US 12,423,530 B2
Training data generation to facilitate fine-tuning embedding models
Umanga Bista, Southbank (AU); Vladislav Blinov, Melbourne (AU); Mark Edward Johnson, Sydney (AU); Ahmed Ataallah Ataallah Abobakr, Geelong (AU); Thanh Long Duong, Seabrook (AU); Srinivasa Phani Kumar Gadde, Fremont, CA (US); Vishal Vishnoi, Redwood City, CA (US); Elias Luqman Jalaluddin, Seattle, WA (US); Xin Xu, San Jose, CA (US); and Shivashankar Subramanian, Melbourne (AU)
Assigned to Oracle International Corporation, Redwood Shores (CA)
Filed by Oracle International Corporation, Redwood Shores, CA (US)
Filed on May 9, 2023, as Appl. No. 18/314,509.
Claims priority of provisional application 63/342,959, filed on May 17, 2022.
Prior Publication US 2023/0376700 A1, Nov. 23, 2023
Int. Cl. G06F 40/58 (2020.01); G06F 40/35 (2020.01); G10L 15/22 (2006.01); H04L 51/02 (2022.01); G06F 40/205 (2020.01); G06F 40/263 (2020.01)
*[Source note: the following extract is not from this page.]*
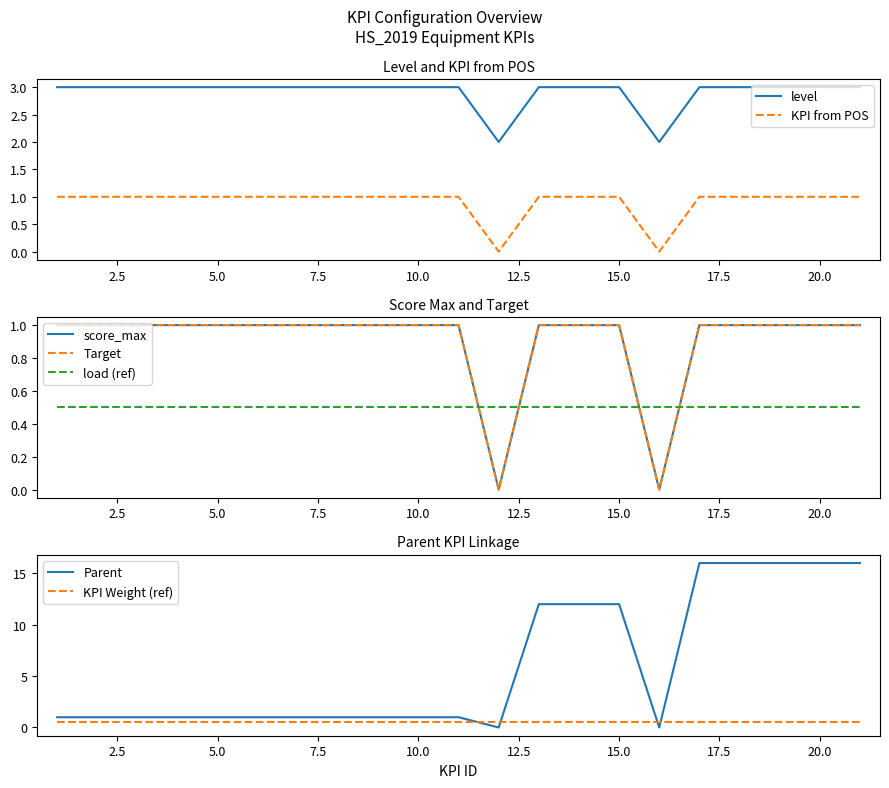

Is the value of KPI from POS at 16 greater than the value of Parent at 12?

No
CPC G06F 40/58 (2020.01) [G06F 40/35 (2020.01); G10L 15/22 (2013.01); H04L 51/02 (2013.01); G06F 40/205 (2020.01); G06F 40/263 (2020.01)] 20 Claims
OG exemplary drawing
 
1. A computer-implemented method, the method comprising:
accessing training data, the training data comprising a plurality of anchor utterances;
generating positive utterances from anchor utterances, wherein generating the positive utterances comprises generating a corresponding group of positive utterances for each respective anchor utterance of the plurality of anchor utterances, wherein each positive utterance of the positive utterances is generated using: (i) a translation operation, (ii) one or more perturbation operations, (iii) one or more augmentation operations, or (iv) any combination thereof, and wherein the positive utterances are semantically similar to the anchor utterances;
generating negative utterances from the anchor utterances using: (i) one or more augmentation operations, (ii) one or more sampling operations, or (iii) any combination thereof, and wherein negative utterances are semantically dissimilar to the anchor utterances;
forming a set of tuples, each tuple of the set of tuples comprising an anchor utterance, a positive utterance selected from the group of positive utterances generated for the anchor utterance, and one or more negative utterances selected from the negative utterances, wherein a positive utterance in a respective tuple is different than positive utterances in other tuples of the tuples;
generating a plurality of embeddings for each tuple of the set of tuples using a pre-trained embedding model, wherein, for a respective tuple of the set of tuples, an embedding of the plurality of embeddings is generated for the anchor utterance, the positive utterance, and the one or more negative utterances of the respective tuple;
generating a fine-tuned model by fine-tuning the pre-trained embedding model, wherein fine-tuning the pre-trained embedding model comprises applying a loss function to the plurality of embeddings for each tuple of the set of tuples and minimizing the loss function for each tuple of the set of tuples;
using the fine-tuned model to generate an embedding for an input utterance;
recognizing an intent of the input utterance based on the embedding; and
outputting results of a skill performed by a system in which the fine-tuned model is deployed based on the intent.